-- Exercise material --
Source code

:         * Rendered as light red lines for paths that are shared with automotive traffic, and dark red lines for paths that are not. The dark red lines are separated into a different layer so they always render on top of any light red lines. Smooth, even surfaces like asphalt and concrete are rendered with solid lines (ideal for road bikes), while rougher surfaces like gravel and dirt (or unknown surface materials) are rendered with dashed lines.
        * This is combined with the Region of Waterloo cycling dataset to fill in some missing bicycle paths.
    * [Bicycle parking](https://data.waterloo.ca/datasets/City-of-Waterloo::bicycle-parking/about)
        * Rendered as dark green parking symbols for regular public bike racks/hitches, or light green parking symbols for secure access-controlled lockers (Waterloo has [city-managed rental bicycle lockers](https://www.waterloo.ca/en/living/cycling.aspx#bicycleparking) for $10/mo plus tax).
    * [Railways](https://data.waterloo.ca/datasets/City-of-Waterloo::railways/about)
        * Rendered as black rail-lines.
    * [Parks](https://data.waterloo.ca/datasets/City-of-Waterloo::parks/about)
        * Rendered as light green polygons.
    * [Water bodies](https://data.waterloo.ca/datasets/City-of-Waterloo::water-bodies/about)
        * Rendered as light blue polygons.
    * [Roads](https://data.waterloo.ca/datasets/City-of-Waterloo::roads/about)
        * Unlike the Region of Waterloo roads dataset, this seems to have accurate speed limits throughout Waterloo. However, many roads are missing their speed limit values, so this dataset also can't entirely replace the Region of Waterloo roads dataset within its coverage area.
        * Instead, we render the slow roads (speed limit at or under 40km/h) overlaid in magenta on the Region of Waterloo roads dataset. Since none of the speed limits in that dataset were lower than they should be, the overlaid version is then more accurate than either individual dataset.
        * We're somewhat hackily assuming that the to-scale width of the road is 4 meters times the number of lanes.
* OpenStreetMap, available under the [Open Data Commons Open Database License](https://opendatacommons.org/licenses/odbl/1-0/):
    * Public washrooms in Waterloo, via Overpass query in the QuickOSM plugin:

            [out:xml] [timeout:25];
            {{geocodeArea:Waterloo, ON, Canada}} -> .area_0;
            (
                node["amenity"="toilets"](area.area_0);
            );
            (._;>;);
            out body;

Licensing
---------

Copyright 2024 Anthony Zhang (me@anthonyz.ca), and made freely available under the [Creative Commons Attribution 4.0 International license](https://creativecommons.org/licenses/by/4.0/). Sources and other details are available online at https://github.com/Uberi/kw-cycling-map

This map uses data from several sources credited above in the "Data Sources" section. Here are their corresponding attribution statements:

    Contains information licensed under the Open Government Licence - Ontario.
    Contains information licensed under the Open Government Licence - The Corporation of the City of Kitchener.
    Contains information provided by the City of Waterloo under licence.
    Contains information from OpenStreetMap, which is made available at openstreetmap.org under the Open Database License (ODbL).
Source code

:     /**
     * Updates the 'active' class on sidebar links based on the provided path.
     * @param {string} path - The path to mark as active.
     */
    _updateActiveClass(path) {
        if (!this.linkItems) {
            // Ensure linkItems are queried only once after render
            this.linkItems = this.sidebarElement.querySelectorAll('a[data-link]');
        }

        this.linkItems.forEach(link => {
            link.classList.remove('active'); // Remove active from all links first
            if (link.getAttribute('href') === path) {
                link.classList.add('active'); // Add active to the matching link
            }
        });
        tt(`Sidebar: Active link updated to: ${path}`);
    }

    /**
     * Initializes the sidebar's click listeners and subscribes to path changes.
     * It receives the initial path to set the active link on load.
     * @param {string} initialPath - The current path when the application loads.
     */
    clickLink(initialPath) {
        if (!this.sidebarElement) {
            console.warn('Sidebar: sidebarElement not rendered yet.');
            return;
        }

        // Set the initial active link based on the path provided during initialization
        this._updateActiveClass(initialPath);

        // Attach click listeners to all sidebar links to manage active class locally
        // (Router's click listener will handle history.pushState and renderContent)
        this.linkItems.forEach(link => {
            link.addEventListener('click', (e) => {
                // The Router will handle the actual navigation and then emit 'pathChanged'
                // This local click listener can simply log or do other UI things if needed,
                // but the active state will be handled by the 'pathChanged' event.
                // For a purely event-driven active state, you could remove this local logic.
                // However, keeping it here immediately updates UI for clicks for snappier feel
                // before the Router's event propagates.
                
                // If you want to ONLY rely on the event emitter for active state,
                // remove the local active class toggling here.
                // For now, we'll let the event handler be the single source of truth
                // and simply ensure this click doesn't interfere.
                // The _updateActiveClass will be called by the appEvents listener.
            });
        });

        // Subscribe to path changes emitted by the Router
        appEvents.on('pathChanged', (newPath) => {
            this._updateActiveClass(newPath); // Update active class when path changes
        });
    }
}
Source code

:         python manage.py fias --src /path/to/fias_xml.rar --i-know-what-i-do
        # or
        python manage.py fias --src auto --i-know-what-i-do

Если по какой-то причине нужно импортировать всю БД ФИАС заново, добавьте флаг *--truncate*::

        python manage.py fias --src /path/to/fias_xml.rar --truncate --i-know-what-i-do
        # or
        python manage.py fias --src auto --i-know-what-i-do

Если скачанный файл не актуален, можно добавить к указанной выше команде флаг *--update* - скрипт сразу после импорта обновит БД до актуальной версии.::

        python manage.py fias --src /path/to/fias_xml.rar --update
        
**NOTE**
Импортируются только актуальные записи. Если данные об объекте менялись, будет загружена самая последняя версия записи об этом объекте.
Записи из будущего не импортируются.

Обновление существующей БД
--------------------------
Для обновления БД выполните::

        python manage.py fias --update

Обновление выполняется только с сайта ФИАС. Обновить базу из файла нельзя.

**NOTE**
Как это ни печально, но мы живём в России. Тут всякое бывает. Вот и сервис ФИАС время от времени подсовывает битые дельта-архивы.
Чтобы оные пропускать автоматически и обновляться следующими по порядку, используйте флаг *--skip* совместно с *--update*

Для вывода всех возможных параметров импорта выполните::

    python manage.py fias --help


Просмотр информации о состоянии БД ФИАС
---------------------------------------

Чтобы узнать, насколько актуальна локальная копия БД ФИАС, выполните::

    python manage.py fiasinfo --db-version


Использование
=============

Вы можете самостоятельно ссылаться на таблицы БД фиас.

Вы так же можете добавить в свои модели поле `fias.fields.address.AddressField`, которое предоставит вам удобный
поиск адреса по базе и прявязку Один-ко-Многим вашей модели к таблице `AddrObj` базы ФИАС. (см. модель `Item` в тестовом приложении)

-- What is expected --
All records are to be restated exactly, from the first line to the last line.

-- Solution --
Source code

:         * Rendered as light red lines for paths that are shared with automotive traffic, and dark red lines for paths that are not. The dark red lines are separated into a different layer so they always render on top of any light red lines. Smooth, even surfaces like asphalt and concrete are rendered with solid lines (ideal for road bikes), while rougher surfaces like gravel and dirt (or unknown surface materials) are rendered with dashed lines.
        * This is combined with the Region of Waterloo cycling dataset to fill in some missing bicycle paths.
    * [Bicycle parking](https://data.waterloo.ca/datasets/City-of-Waterloo::bicycle-parking/about)
        * Rendered as dark green parking symbols for regular public bike racks/hitches, or light green parking symbols for secure access-controlled lockers (Waterloo has [city-managed rental bicycle lockers](https://www.waterloo.ca/en/living/cycling.aspx#bicycleparking) for $10/mo plus tax).
    * [Railways](https://data.waterloo.ca/datasets/City-of-Waterloo::railways/about)
        * Rendered as black rail-lines.
    * [Parks](https://data.waterloo.ca/datasets/City-of-Waterloo::parks/about)
        * Rendered as light green polygons.
    * [Water bodies](https://data.waterloo.ca/datasets/City-of-Waterloo::water-bodies/about)
        * Rendered as light blue polygons.
    * [Roads](https://data.waterloo.ca/datasets/City-of-Waterloo::roads/about)
        * Unlike the Region of Waterloo roads dataset, this seems to have accurate speed limits throughout Waterloo. However, many roads are missing their speed limit values, so this dataset also can't entirely replace the Region of Waterloo roads dataset within its coverage area.
        * Instead, we render the slow roads (speed limit at or under 40km/h) overlaid in magenta on the Region of Waterloo roads dataset. Since none of the speed limits in that dataset were lower than they should be, the overlaid version is then more accurate than either individual dataset.
        * We're somewhat hackily assuming that the to-scale width of the road is 4 meters times the number of lanes.
* OpenStreetMap, available under the [Open Data Commons Open Database License](https://opendatacommons.org/licenses/odbl/1-0/):
    * Public washrooms in Waterloo, via Overpass query in the QuickOSM plugin:

            [out:xml] [timeout:25];
            {{geocodeArea:Waterloo, ON, Canada}} -> .area_0;
            (
                node["amenity"="toilets"](area.area_0);
            );
            (._;>;);
            out body;

Licensing
---------

Copyright 2024 Anthony Zhang (me@anthonyz.ca), and made freely available under the [Creative Commons Attribution 4.0 International license](https://creativecommons.org/licenses/by/4.0/). Sources and other details are available online at https://github.com/Uberi/kw-cycling-map

This map uses data from several sources credited above in the "Data Sources" section. Here are their corresponding attribution statements:

    Contains information licensed under the Open Government Licence - Ontario.
    Contains information licensed under the Open Government Licence - The Corporation of the City of Kitchener.
    Contains information provided by the City of Waterloo under licence.
    Contains information from OpenStreetMap, which is made available at openstreetmap.org under the Open Database License (ODbL).
Source code

:     /**
     * Updates the 'active' class on sidebar links based on the provided path.
     * @param {string} path - The path to mark as active.
     */
    _updateActiveClass(path) {
        if (!this.linkItems) {
            // Ensure linkItems are queried only once after render
            this.linkItems = this.sidebarElement.querySelectorAll('a[data-link]');
        }

        this.linkItems.forEach(link => {
            link.classList.remove('active'); // Remove active from all links first
            if (link.getAttribute('href') === path) {
                link.classList.add('active'); // Add active to the matching link
            }
        });
        tt(`Sidebar: Active link updated to: ${path}`);
    }

    /**
     * Initializes the sidebar's click listeners and subscribes to path changes.
     * It receives the initial path to set the active link on load.
     * @param {string} initialPath - The current path when the application loads.
     */
    clickLink(initialPath) {
        if (!this.sidebarElement) {
            console.warn('Sidebar: sidebarElement not rendered yet.');
            return;
        }

        // Set the initial active link based on the path provided during initialization
        this._updateActiveClass(initialPath);

        // Attach click listeners to all sidebar links to manage active class locally
        // (Router's click listener will handle history.pushState and renderContent)
        this.linkItems.forEach(link => {
            link.addEventListener('click', (e) => {
                // The Router will handle the actual navigation and then emit 'pathChanged'
                // This local click listener can simply log or do other UI things if needed,
                // but the active state will be handled by the 'pathChanged' event.
                // For a purely event-driven active state, you could remove this local logic.
                // However, keeping it here immediately updates UI for clicks for snappier feel
                // before the Router's event propagates.
                
                // If you want to ONLY rely on the event emitter for active state,
                // remove the local active class toggling here.
                // For now, we'll let the event handler be the single source of truth
                // and simply ensure this click doesn't interfere.
                // The _updateActiveClass will be called by the appEvents listener.
            });
        });

        // Subscribe to path changes emitted by the Router
        appEvents.on('pathChanged', (newPath) => {
            this._updateActiveClass(newPath); // Update active class when path changes
        });
    }
}
Source code

:         python manage.py fias --src /path/to/fias_xml.rar --i-know-what-i-do
        # or
        python manage.py fias --src auto --i-know-what-i-do

Если по какой-то причине нужно импортировать всю БД ФИАС заново, добавьте флаг *--truncate*::

        python manage.py fias --src /path/to/fias_xml.rar --truncate --i-know-what-i-do
        # or
        python manage.py fias --src auto --i-know-what-i-do

Если скачанный файл не актуален, можно добавить к указанной выше команде флаг *--update* - скрипт сразу после импорта обновит БД до актуальной версии.::

        python manage.py fias --src /path/to/fias_xml.rar --update
        
**NOTE**
Импортируются только актуальные записи. Если данные об объекте менялись, будет загружена самая последняя версия записи об этом объекте.
Записи из будущего не импортируются.

Обновление существующей БД
--------------------------
Для обновления БД выполните::

        python manage.py fias --update

Обновление выполняется только с сайта ФИАС. Обновить базу из файла нельзя.

**NOTE**
Как это ни печально, но мы живём в России. Тут всякое бывает. Вот и сервис ФИАС время от времени подсовывает битые дельта-архивы.
Чтобы оные пропускать автоматически и обновляться следующими по порядку, используйте флаг *--skip* совместно с *--update*

Для вывода всех возможных параметров импорта выполните::

    python manage.py fias --help


Просмотр информации о состоянии БД ФИАС
---------------------------------------

Чтобы узнать, насколько актуальна локальная копия БД ФИАС, выполните::

    python manage.py fiasinfo --db-version


Использование
=============

Вы можете самостоятельно ссылаться на таблицы БД фиас.

Вы так же можете добавить в свои модели поле `fias.fields.address.AddressField`, которое предоставит вам удобный
поиск адреса по базе и прявязку Один-ко-Многим вашей модели к таблице `AddrObj` базы ФИАС. (см. модель `Item` в тестовом приложении)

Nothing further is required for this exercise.